Yes. We are happy to invite parents to the treatment area with their child. However, we kindly request that other children are not brought to the appointment. It is best to focus our attention on you and your child we are treating that day. If in rare circumstances we think your child may be better served in your absence, we will discuss it with you prior.
What will happen at the first dental visit?
After completing any necessary registration forms (you can find those forms here if you’d like save time and fill them out in advance), we’ll sit down and review your child’s medical history with care. Certain medical conditions affect dental health and how we may or may not perform dental treatment. We’ll also ask you about any particular concerns you may have.
Dr. Beth will look at your child’s teeth briefly to determine if any radiographs are necessary and whether a cleaning and fluoride treatment should be done at this time. We use the Tell-Show-Do technique to help your child feel comfortable and understand what will happen. We also use words which are not threatening, such as “picture, toothbrush, sparkle” instead of scarier sounding ones like “x-ray or drill”. Once any treatment is done, Dr. Beth will do a complete examination, which includes evaluation of the teeth and gums, a head and neck assessment and a preliminary orthodontic evaluation. She will review her findings with you, and discuss any further treatment recommendations. If your child needs further treatment, we will do our best to design a treatment plan to fit your time and budget concerns.

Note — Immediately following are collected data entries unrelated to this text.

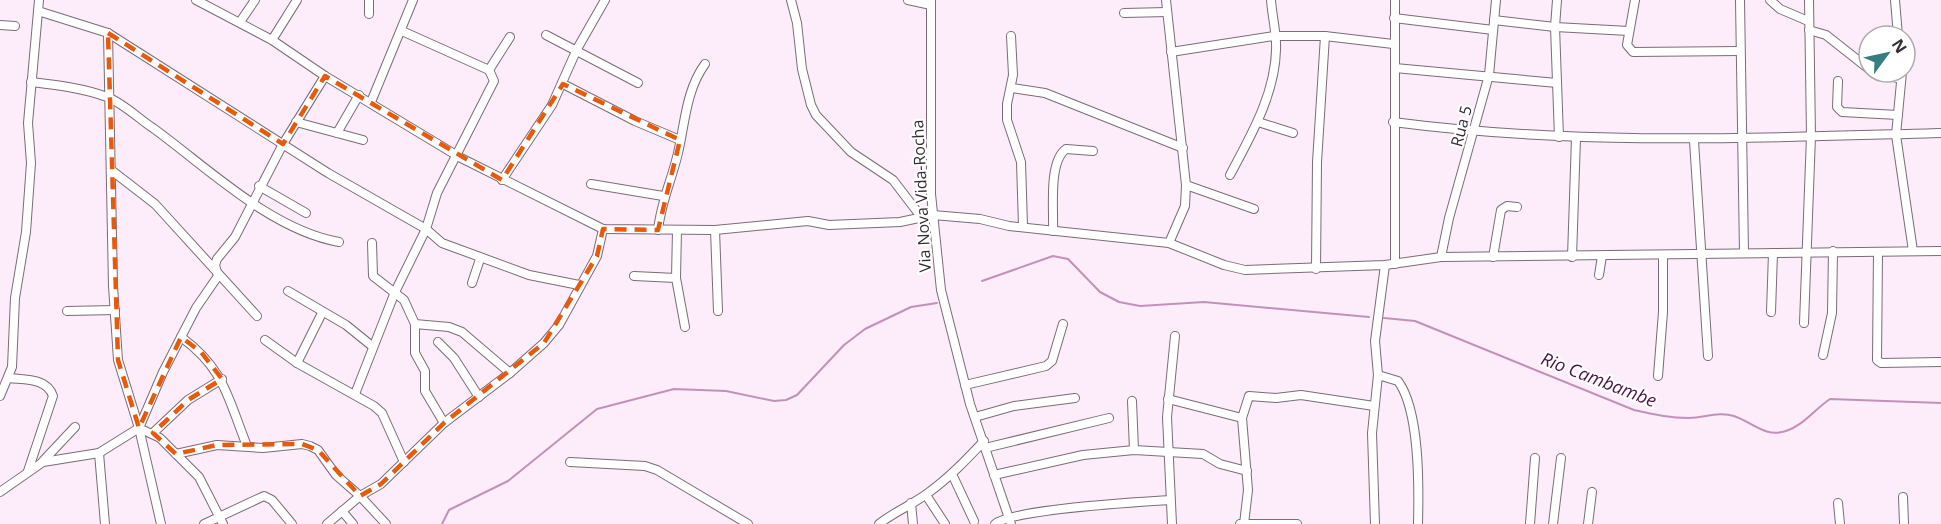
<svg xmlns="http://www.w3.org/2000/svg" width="1941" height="524" font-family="'Open Sans',sans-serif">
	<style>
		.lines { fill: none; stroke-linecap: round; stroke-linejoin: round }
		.stream { stroke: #c192b8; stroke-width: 2 }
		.minor-casing { stroke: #7a6c77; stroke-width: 10 }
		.minor { stroke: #fff; stroke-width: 8 }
		.marked { fill: none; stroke: #e8590c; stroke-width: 4.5; stroke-dasharray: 12 8; stroke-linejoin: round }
		.labels { text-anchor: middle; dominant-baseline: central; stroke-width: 4.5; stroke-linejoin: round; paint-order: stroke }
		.street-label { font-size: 16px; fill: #342e33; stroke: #fff }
		.water-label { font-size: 18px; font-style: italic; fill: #4c1345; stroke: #fff }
	</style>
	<rect width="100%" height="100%" fill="#fdedfa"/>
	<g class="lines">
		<g class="stream">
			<path d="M982 281 1053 256 1068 259 1100 292 1119 302 1140 306 1204 302 1369 317"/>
			<path d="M1384 318 1415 321 1634 410C1652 414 1669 418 1689 418 1705 418 1718 411 1734 416 1752 422 1765 438 1786 431 1804 425 1815 409 1830 399L1941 403"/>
			<path d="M442 524 449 510 508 481 597 409 674 389 726 391 774 401 786 400 797 395 844 345 865 329 911 307 937 303"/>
		</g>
		<defs>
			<g id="minor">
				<path d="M196 0 272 40 325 76 461 158 603 229 715 230 808 221 829 225 900 222 933 215 980 219 1009 226 1169 243 1224 265 1245 270 1385 265 1441 257 1941 251"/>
				<path d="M791 0 797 23 802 69 811 105 816 115 851 152 893 180 922 218"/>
				<path d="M908 0 931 5"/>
				<path d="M931 0V194L941 290 970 404 1011 524"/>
				<path d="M1166 0 1186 185 1185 206 1169 243"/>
				<path d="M1557 0 1555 27 1559 137"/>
				<path d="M1635 0 1627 45 1633 52 1740 51"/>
				<path d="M1740 0 1744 253"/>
				<path d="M1770 0 1780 9 1808 21"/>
				<path d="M1895 0 1898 36"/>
				<path d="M38 11 108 33 328 173 426 229 442 243 529 275 579 285"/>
				<path d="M1124 13 1167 12"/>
				<path d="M369 14V0"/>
				<path d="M1394 18 1493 30"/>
				<path d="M1494 20 1555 27 1629 31"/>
				<path d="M240 22 255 0"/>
				<path d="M0 25 15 26"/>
				<path d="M1809 30 1826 35 1869 69"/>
				<path d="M108 33 113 286 118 360 139 428 161 524"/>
				<path d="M546 35 638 83"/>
				<path d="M1011 36 1013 75 1007 104V120L1021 162 1023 226"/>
				<path d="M272 40 297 0"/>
				<path d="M1171 52 1274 36H1325L1393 44"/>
				<path d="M1395 68 1557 83"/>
				<path d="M489 70 510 37"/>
				<path d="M1873 72 1901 79"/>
				<path d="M1902 72 1896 135 1913 251"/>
				<path d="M1838 81 1837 107 1842 112 1898 115"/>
				<path d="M31 82C56 85 83 88 107 97 123 103 139 119 153 128 208 168 271 230 339 242"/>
				<path d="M563 84 635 121 680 140"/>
				<path d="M1012 88 1045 93 1183 148"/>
				<path d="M371 102 413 0"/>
				<path d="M296 122 363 140"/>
				<path d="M1258 122 1293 133"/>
				<path d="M1393 122C1577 146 1757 138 1941 133"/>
				<path d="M337 133 359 95"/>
				<path d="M1694 141 1708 356"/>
				<path d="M111 170 155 204 257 316"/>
				<path d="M1230 175C1250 137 1275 95 1276 50 1277 34 1272 16 1271 0"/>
				<path d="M502 180 552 105 577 49 605 0"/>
				<path d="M591 184 663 196"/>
				<path d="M1186 185 1254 209"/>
				<path d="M259 186 306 213"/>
				<path d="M658 230C661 202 672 179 678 153 685 123 686 90 705 64"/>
				<path d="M677 230 676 278 685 327"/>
				<path d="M715 230 718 311"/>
				<path d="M1053 231C1054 210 1048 162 1066 149L1093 151"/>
				<path d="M372 243 373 276 404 300 415 324V353L425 371V391L444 423"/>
				<path d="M1878 252 1877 360 1881 363 1941 362"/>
				<path d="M1441 257 1449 218 1489 75 1496 0"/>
				<path d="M1493 257 1501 210 1507 206 1517 207"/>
				<path d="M1572 257 1576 138"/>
				<path d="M1395 264V0"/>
				<path d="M1316 269 1317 162 1325 36"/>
				<path d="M1599 275 1602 256"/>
				<path d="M634 276 676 278"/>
				<path d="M472 283 480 259"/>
				<path d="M288 291 346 325 372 346"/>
				<path d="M67 311 115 310"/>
				<path d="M1771 312 1773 253"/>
				<path d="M1804 323 1811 136 1809 0"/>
				<path d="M415 324 449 327 462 332 510 373"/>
				<path d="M181 337C225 369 228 399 247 446"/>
				<path d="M265 340 297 363 374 406 382 413 404 462"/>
				<path d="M438 342 454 358 479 397"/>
				<path d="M1823 355 1832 313 1833 251"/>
				<path d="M297 363 322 313"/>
				<path d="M1378 375 1398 381C1420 411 1419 486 1418 524"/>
				<path d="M1658 376 1663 312V256"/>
				<path d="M9 378C26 380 47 378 53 396L28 471"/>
				<path d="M965 385 1046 366 1052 361 1063 324"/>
				<path d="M355 394 395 292 426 229 437 193 494 81 489 70 402 31"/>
				<path d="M0 396 12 367 15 298 26 232 31 163 28 123 39 0"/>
				<path d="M1168 399 1242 418"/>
				<path d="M1132 401 1134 450"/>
				<path d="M975 417 1014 406 1075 398"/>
				<path d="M139 428 160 438 199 477 223 524"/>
				<path d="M153 433 188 400 222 379"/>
				<path d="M985 448 1109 418"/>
				<path d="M99 453 105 524"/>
				<path d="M176 454 217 445 263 448 302 444 310 446 318 450 336 475 360 496 386 524"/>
				<path d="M43 461 75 427"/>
				<path d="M570 462 645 466 657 470 748 524"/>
				<path d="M952 474 974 521"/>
				<path d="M994 475 1083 455 1134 450 1203 454 1220 464 1247 471"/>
				<path d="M0 492 43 462 99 453 139 428 163 372 196 308 218 276 215 265 217 259 235 237 283 144 325 76"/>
				<path d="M926 495 945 524"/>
				<path d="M1903 497 1904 524"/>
				<path d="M911 503 913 524"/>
				<path d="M1838 503 1840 524"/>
				<path d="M342 511 353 524"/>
				<path d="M204 524 264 496 272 500 292 524"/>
				<path d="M327 524 360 496 381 484 444 423 510 373 544 343 559 325 597 256 603 229"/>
				<path d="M879 524C894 512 912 505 928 493 949 478 966 460 984 441"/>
				<path d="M995 524C1013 509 1140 502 1170 500"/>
				<path d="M1172 524 1167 417 1175 336"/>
				<path d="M1240 524H1297"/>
				<path d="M1244 524 1248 490 1242 418 1249 396 1276 398 1301 395 1374 406"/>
				<path d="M1375 524 1372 433 1378 375 1375 341 1385 265"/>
				<path d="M1530 524 1535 458"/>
				<path d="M1553 524 1561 458"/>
				<path d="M1588 524 1592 492"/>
			</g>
		</defs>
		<use href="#minor" class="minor-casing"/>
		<use href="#minor" class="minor"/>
	</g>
	<path class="marked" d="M108 33 283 144 325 76 502 180 563 84 680 140 658 230 603 229 597 256 544 343 444 423 381 484 360 496 318 450 302 444 217 445 176 454 153 433 188 400 222 379 201 352 181 337 139 428 118 360Z"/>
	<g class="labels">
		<g class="street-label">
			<text transform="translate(1461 126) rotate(-75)">Rua 5</text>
			<text transform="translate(921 196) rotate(-93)">Via Nova Vida-Rocha</text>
		</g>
		<g class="water-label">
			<text transform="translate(1599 379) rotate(21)">Rio Cambambe</text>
		</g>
	</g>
	<g transform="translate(1887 54) rotate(57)"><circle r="28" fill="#ffffff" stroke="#aeabad" stroke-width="1.5"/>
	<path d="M0-4.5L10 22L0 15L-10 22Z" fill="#347d80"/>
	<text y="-9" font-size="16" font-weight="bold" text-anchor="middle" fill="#342e33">N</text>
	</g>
</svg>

How often should my child see the dentist?
Typically children see the dentist at least every 6 months for a check-up and cleaning. However, in certain situations the dentist may recommend your child come more often, such as when certain conditions are being monitored. Feel free to ask about your child’s particular needs.
First Visit Pointers for Parents:
- Try to make dental visits enjoyable for your child, we’ll help!
- Set a good example for your child by brushing and flossing your own teeth daily.
- Let Dr. Beth and her staff guide your child through the appointment. By being a silent observer, you allow Dr. Beth and her staff to establish a relationship with your child, and to do what they do best: make your child feel comfortable, special, and grow up as a happy, confident dental patient.
- Bribe your child into going to the dentist.
- Let the child know you feel any anxiety about going to the dentist.
- Use words like “hurt, needle, drill, shot, x-ray, etc.”